One would conclude that had the defendants been cleanshaven with short hair, wearing three-piece suits, and driving a Ford Fairlane, their activities would not have been sufficiently suspicious to justify all the police activity in this case.
The majority found no problem with the police officers' lack of knowledge to justify stopping the defendants for their activities in Salina. The majority simply concludes that the stop was justified because, at the time the defendants were stopped, the officers had observed the Cadillac being driven at a speed in excess of 100 miles per hour. Officer Poore of the Salina Police Department testified that, judging from his speedometer, he estimated that the defendants eventually exceeded 100 miles per hour. However, Officer Poore did not stop the defendants. Officer Garman radioed the Abilene Police Department to stop the defendants' car but did not tell the Abilene Police Department the reason for stopping the defendants. There is no evidence that the Abilene officers observed the defendants speeding. Officer Norton of the Abilene Police Department testified:
"A. Well, no, sir, the Salina detectives were in pursuit of this vehicle and they asked for our backup.

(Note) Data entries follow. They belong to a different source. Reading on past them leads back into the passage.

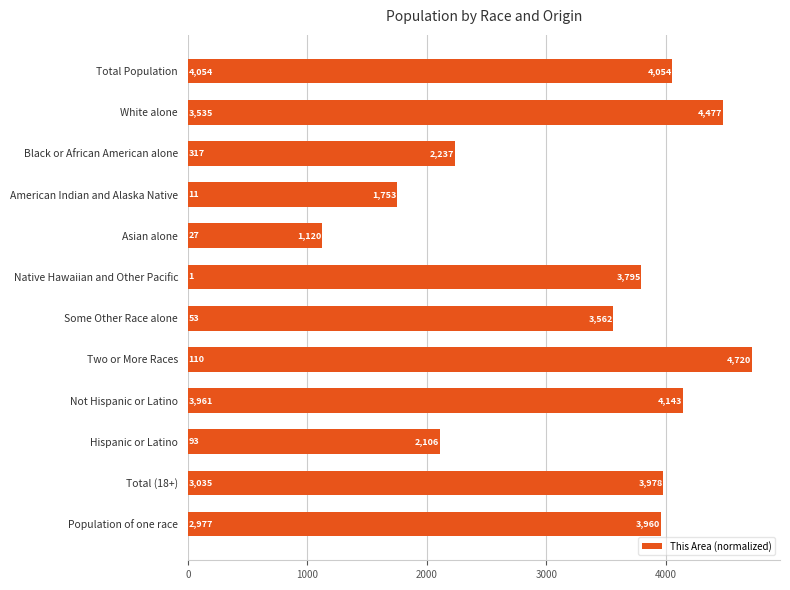

What is the average value?

3325.9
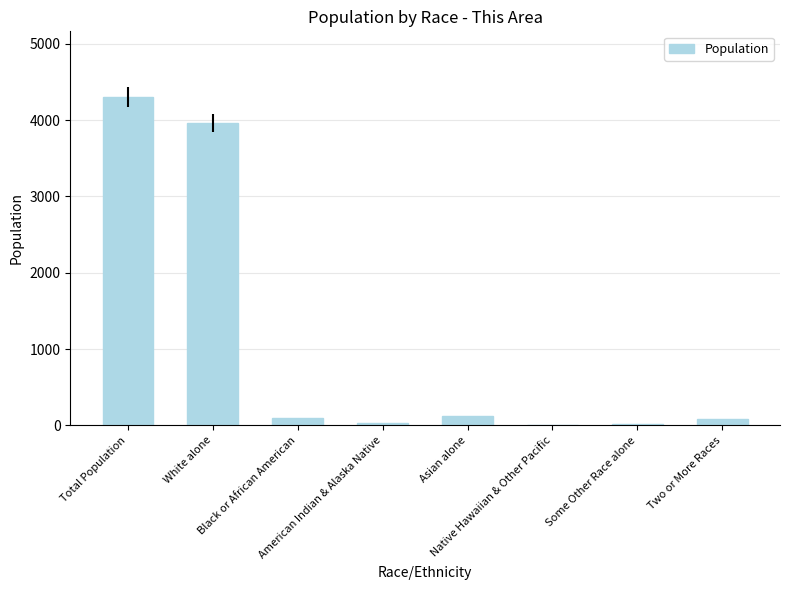

What is the label of the 5th bar from the right?

American Indian & Alaska Native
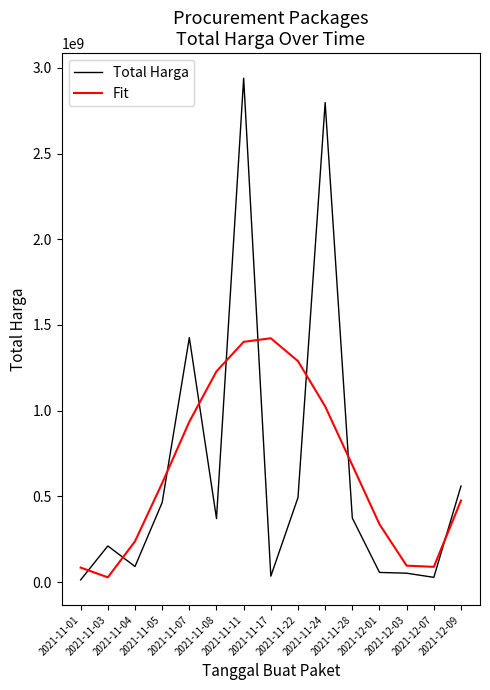

How many distinct data groups are displayed?

2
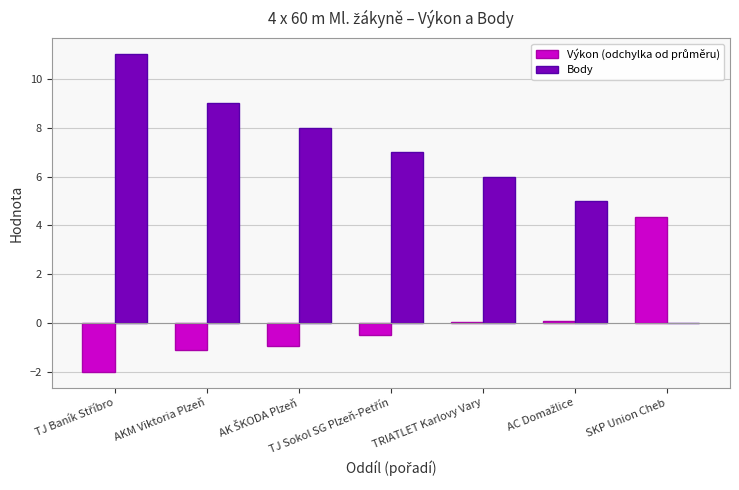

How many groups of bars are there?

7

"Q. They really asked you to stop them, didn't they?
"A. To help them, yes, sir.
"Q. Did they tell you what they were chasing them for?
"A. No, sir, not at that time.
"Q. And so, when you stopped this vehicle, you had no reason why you were stopping it, did you?
"A. We were backing up Salina, sir.
"Q. But you were not — The point I'm trying to make, Officer Norton, is that at the time you and Officer Duer stopped this vehicle, you didn't even know why you were stopping it really, did you?
"A. That's correct."
He further testified that Officer Jones of the Abilene Police Department was the first officer on the scene, followed by Officer Norton and the Salina officers behind him. Officer Norton testified:
"Q. You said you were called in to back up the Salina Police Department?
"A. To help stop the vehicle.
"Q. Your job was to stop the vehicle?
"A. Right. To help them if they couldn't.
"Q. They weren't anywhere near in stopping the vehicle, were they?
"A. They were within an eighth of a mile, I would say."
I agree with the majority that the critical time for the requisite knowledge is at the time of the actual stop. The majority concludes that, at the time of the actual stop, an officer had observed the defendants' car being driven at speeds in excess of 100 miles per hour, and that observation was sufficient to cause him to reasonably conclude that the defendants were committing a traffic offense and, therefore, the stop was lawful. The Abilene police officers who actually stopped the defendants' car did not testify that they observed the defendants' car exceeding the speed limit nor that they concluded the defendants had committed a traffic offense. Further, it is not what the police detectives may have done but what they did do that is critical. Justice cannot be measured by what law enforcement officers might have done. Individual rights, whether protected by statute or constitution, are too important to our system of justice to allow the end to justify the means.
The trial court was correct in suppressing the evidence and I would affirm.
PRAGER, C.J., joins the foregoing dissenting opinion.